Hip-hop began to emerge in the late 1960s just as jazz was undergoing another transformation. The work of the Last Poets and Gil Scott-Heron represent the arguable seed of plantation for hip-hop music. The Last Poets’ 1970 self-titled album and their 1971 release This is Madness broadcasted poetry concerning civil rights, poverty and universal struggle over a single percussionist, Poets’ member Nilaja. Gil Scott-Heron’s albums were also well known and very influential. His 1971 album Pieces of a Man was a huge record in its day. The influence of his song “The Revolution Will Not Be Televise” on the emergence of hip-hop is undeniable. Whether coincidence or not, featured on the 3-day session were seasoned jazz bassist Ron Carter and jazz flutist Hubert Laws. This was one of the first widely heard recordings on which jazz artists and a spoken-word artist had met on vinyl.

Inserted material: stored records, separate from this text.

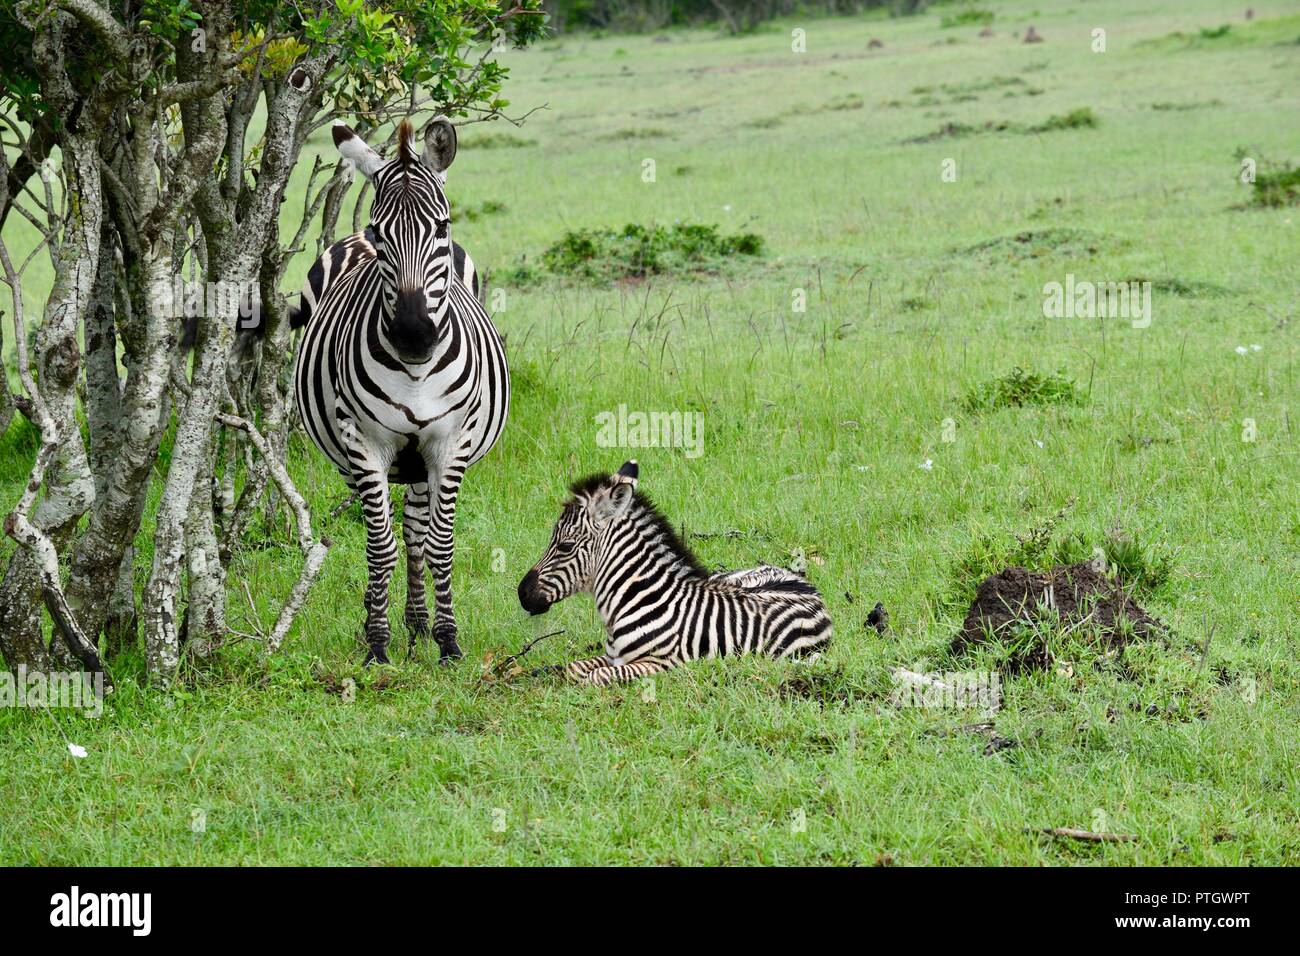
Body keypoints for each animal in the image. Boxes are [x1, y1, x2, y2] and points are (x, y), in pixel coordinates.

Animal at [297, 119, 509, 665]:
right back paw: (389, 618)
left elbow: (439, 543)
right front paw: (376, 642)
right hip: (351, 455)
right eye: (380, 233)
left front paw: (448, 640)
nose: (414, 336)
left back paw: (417, 622)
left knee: (416, 528)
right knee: (392, 527)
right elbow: (379, 544)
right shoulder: (364, 443)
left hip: (421, 457)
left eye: (442, 227)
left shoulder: (451, 441)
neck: (414, 372)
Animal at [517, 460, 832, 686]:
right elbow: (574, 668)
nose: (521, 594)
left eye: (565, 546)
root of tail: (804, 583)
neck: (636, 600)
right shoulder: (611, 656)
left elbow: (594, 677)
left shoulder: (663, 664)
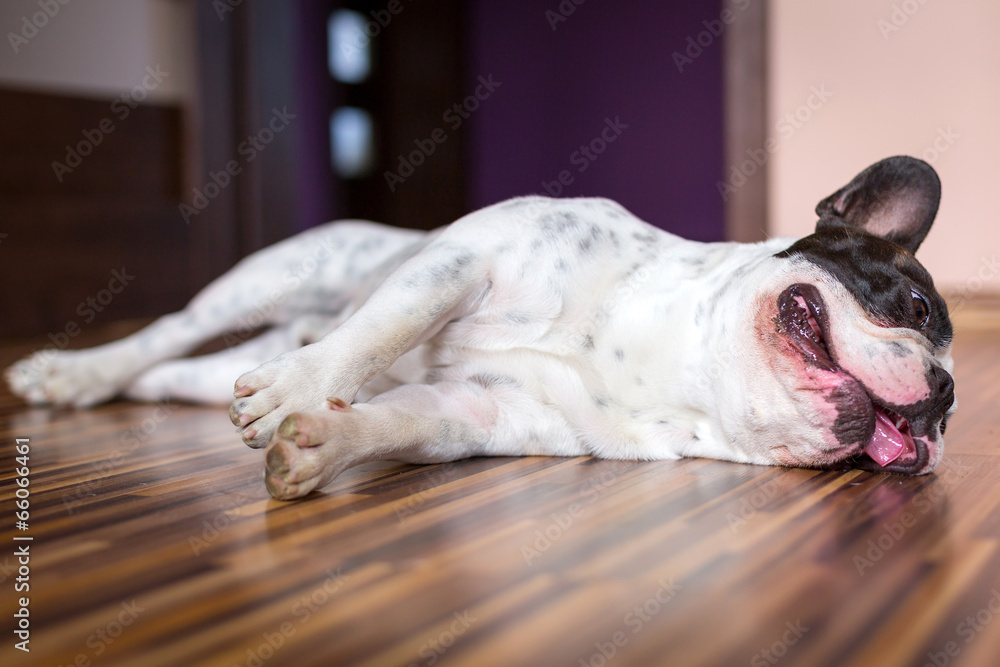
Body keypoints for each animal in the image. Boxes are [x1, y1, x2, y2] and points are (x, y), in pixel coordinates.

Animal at [5, 158, 952, 500]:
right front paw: (308, 391)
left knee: (173, 374)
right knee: (169, 329)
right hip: (284, 270)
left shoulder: (481, 412)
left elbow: (397, 417)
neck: (684, 359)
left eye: (948, 417)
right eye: (914, 308)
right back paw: (72, 373)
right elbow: (381, 333)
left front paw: (321, 442)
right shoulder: (462, 262)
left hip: (226, 360)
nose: (941, 397)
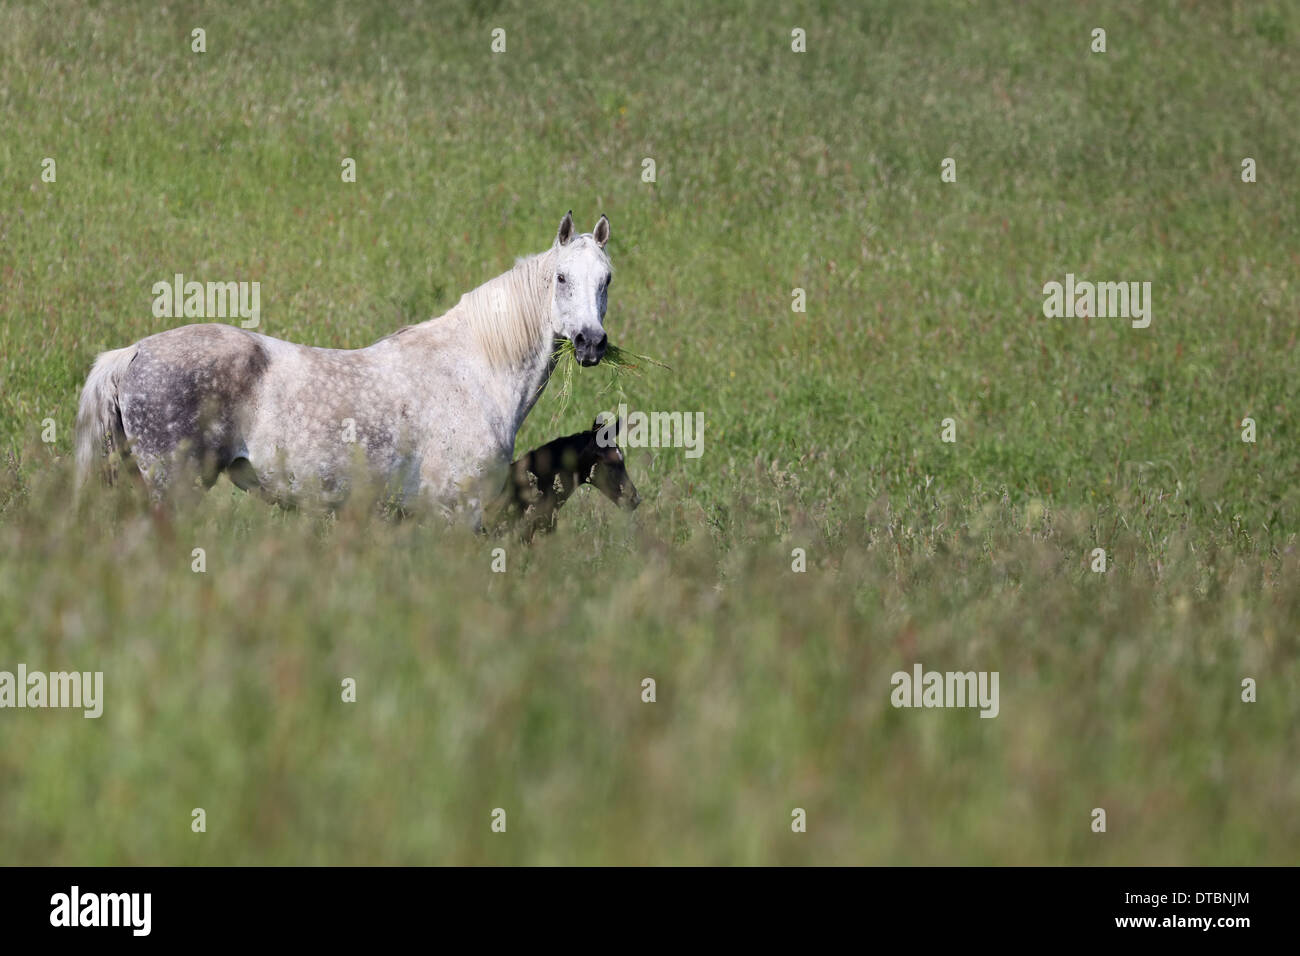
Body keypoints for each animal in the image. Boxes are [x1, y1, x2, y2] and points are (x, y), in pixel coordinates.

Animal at [76, 210, 613, 530]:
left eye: (606, 279)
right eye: (561, 277)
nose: (591, 343)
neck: (476, 371)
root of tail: (131, 353)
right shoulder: (457, 513)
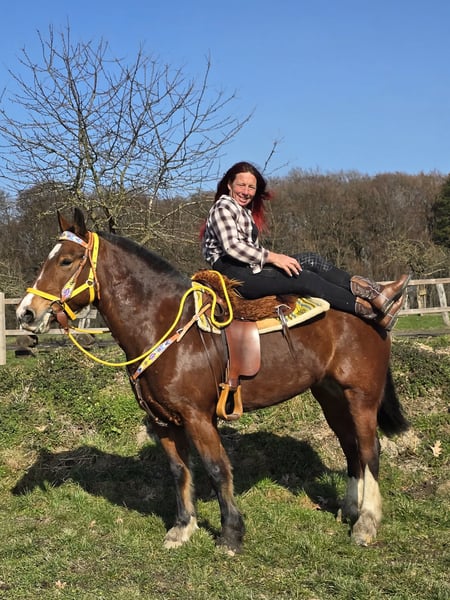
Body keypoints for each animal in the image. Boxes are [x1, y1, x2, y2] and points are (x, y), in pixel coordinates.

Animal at [16, 208, 408, 553]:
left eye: (66, 261)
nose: (26, 313)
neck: (165, 325)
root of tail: (372, 315)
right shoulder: (163, 421)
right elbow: (179, 471)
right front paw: (182, 528)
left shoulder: (198, 417)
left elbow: (217, 470)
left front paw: (231, 535)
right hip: (330, 396)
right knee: (351, 449)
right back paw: (350, 510)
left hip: (361, 395)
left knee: (370, 450)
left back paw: (366, 524)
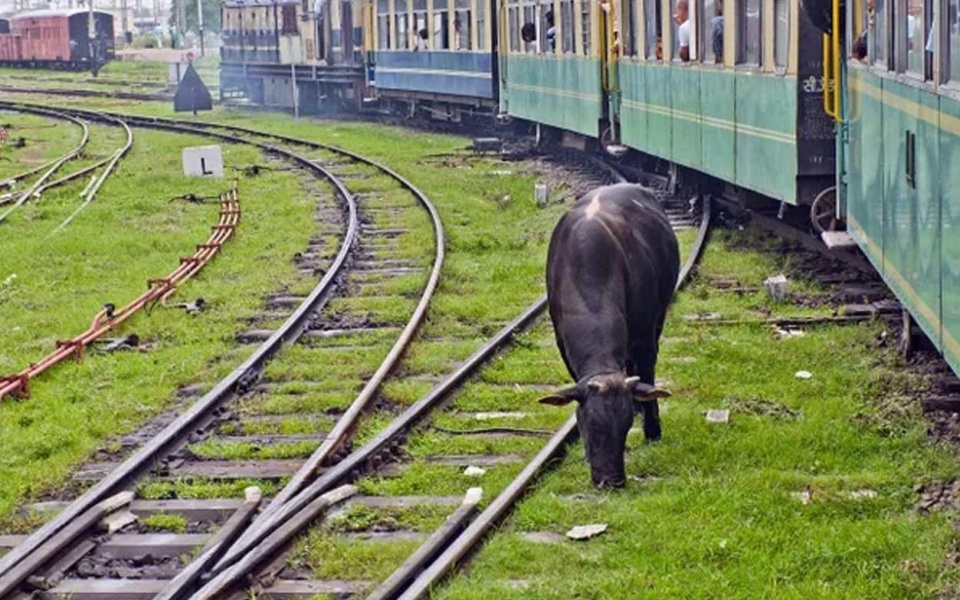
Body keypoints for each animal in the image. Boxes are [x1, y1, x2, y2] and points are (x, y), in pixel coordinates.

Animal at [540, 182, 684, 488]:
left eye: (626, 425)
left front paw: (652, 430)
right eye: (591, 424)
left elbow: (648, 372)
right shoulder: (562, 342)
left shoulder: (645, 335)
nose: (612, 480)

By 1973, DJ Kool Herc, a naturalized Jamaican, was flooding the South Bronx, New York with his technique of putting breaks in records. This technique involved spinning the same two records at once and thus resulted in the DJ being able to manipulate the sound spectrum. Emerging from this came the vocal styling born in Jamaica called toasting. With toasting, the DJ rhymed in certain sequences, and eventually this technique gave birth to the modern emcee. With the emergence of the emcee, hip-hop was now a multi-defined culture with bold elements of improvisation, with DJing and emceeing at the forefront.
In 1983, Herbie Hancock along with producer Bill Laswell changed popular music with their single “Rockit” from Hancock’s album Future Shock. The single prominently featured DJ Grand Master D.ST on turntables. This marked one of the first times in which scratching had been used on a popular recording. And it is no coincidence that Hancock, the jazz chameleon himself, was involved in one of the first popular fusions of jazz and hip-hop. In the late 1980s, especially in New York City, African-American culture was a melting pot. Hip-hop’s first golden era was born in 1986, and many of its proprietors embraced jazz music, citing its influence from the use of vocal deliveries emulating horn rhythms to the actual samples themselves.